Making variance terms equal in mixture of gaussian example

I am trying to fit a 2D multivariate mixture of gaussian model where I would like to set the variances of the covariance terms to be equal. Is there a way of explicitly doing that?

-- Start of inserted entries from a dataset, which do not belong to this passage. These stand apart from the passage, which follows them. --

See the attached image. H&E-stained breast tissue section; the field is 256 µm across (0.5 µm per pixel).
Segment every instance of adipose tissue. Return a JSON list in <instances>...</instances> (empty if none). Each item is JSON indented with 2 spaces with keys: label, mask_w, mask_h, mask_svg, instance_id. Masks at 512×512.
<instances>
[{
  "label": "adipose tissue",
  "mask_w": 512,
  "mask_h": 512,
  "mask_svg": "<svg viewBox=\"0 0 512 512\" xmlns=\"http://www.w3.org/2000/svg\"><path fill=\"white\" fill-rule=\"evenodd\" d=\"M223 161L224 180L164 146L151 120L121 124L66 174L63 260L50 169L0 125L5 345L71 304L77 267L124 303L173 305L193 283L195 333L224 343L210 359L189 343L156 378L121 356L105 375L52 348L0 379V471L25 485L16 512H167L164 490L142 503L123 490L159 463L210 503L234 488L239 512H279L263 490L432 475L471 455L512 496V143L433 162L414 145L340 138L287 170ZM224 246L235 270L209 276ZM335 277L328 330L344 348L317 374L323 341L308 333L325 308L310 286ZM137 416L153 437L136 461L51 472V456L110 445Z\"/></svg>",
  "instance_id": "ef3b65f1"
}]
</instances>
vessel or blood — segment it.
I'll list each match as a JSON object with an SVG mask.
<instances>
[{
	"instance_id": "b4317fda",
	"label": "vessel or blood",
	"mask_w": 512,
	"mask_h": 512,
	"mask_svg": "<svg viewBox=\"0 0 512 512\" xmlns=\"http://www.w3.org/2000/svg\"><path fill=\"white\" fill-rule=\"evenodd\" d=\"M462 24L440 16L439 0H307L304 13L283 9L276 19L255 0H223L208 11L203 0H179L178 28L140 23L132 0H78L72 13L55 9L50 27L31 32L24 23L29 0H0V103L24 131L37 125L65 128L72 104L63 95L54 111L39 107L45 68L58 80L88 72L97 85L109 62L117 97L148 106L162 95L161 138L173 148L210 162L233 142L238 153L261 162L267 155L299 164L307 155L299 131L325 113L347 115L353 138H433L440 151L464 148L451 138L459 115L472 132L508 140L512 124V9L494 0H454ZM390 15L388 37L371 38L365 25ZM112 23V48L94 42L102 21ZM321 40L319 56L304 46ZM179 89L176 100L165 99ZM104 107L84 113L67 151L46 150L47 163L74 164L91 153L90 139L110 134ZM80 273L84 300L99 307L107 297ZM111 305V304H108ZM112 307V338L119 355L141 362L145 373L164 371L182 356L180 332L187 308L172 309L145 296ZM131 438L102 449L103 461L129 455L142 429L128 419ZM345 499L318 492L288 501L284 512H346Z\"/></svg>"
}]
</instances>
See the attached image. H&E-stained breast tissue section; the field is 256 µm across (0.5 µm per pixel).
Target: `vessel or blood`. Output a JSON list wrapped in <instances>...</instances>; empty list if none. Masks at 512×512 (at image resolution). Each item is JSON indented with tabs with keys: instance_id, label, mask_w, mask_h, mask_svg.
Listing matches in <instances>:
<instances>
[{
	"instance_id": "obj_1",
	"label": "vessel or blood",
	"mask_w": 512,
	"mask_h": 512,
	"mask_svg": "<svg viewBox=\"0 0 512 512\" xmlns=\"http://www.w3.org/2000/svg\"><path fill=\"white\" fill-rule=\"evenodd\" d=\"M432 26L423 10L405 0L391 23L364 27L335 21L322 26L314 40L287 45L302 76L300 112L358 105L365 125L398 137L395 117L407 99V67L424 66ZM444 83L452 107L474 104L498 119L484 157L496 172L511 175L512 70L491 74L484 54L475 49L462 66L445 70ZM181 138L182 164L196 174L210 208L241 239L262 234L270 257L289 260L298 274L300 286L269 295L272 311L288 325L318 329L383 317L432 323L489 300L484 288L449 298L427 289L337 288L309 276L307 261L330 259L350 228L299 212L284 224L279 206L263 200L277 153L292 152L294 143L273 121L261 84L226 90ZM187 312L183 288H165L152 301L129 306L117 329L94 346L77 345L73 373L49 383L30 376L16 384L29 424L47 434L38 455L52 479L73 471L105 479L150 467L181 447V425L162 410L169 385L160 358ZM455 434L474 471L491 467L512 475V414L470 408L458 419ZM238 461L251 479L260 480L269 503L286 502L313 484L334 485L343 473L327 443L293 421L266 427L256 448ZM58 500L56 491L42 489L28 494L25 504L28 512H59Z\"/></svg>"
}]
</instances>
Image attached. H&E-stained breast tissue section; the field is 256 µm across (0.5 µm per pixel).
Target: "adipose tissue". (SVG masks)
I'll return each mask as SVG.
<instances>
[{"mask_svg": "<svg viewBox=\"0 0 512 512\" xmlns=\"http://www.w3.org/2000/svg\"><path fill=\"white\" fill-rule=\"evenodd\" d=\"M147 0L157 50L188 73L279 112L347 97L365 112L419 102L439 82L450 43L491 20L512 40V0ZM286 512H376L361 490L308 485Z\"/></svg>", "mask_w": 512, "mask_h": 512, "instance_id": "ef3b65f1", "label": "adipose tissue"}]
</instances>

Currently I just ask that sigma_1[k] ~ cauchy(0, 5);

mixture_model = '
data {
int D; //number of dimensions
int K; //number of gaussians
int N; //number of data

vector[D] pheno1[N]; //data

}

parameters {
simplex[K] theta; //mixing proportions
vector<lower=0>[D] sigma_1[K];
ordered[D] mu_1[K]; //mixture component means
cholesky_factor_corr[D] L_1[K]; //cholesky factor of covariance
}

model {
real ps[K];

for(k in 1:K){
mu_1[k] ~ normal(0,.5);
sigma_1[k] ~ cauchy(0, 5);
L_1[k] ~ lkj_corr_cholesky(4);
}

for (n in 1:N){
for (k in 1:K){
ps[k] = log(theta[k])+multi_normal_cholesky_lpdf(pheno1[n] | mu_1[k], diag_pre_multiply(sigma_1[k], L_1[k]));
}
target += log_sum_exp(ps);
}

}

generated quantities {
matrix[D,D] Omega[K];

Omega[1] <- multiply_lower_tri_self_transpose(L_1[1]);
Omega[2] <- multiply_lower_tri_self_transpose(L_1[2]);
}

Do you mean make them independent of the mixture? Just declare whichever thing you only want one of as a single parameter instead of an array.

Maybe something like:

parameters {
  vector<lower=0>[D] sigma_1;
  ...
}

Instead of

parameters {
  vector<lower=0>[D] sigma_1[K];
  ...
}

and then take the [k] index off it in other places? Is that what you’re looking for?

No I mean I would like

sigma_1[K][1,1]=sigma_1[K][2,2]

does that makes sense? I am trying to impose a constraint on the variance terms.

Oh, do you mean the other thing, like:

real<lower=0> sigma_1[K];

Then you can replace diag_pre_multiply(sigma_1[k], L_1[k]) with sigma_1[k] * L_1[k]?

The diagonal of the LKJ matrices is ones, so if you multiply the cholesky of one of them by a scalar it’s like mutiplying the whole thing by that scalar squared (and so the diagonal becomes that scalar squared). That it?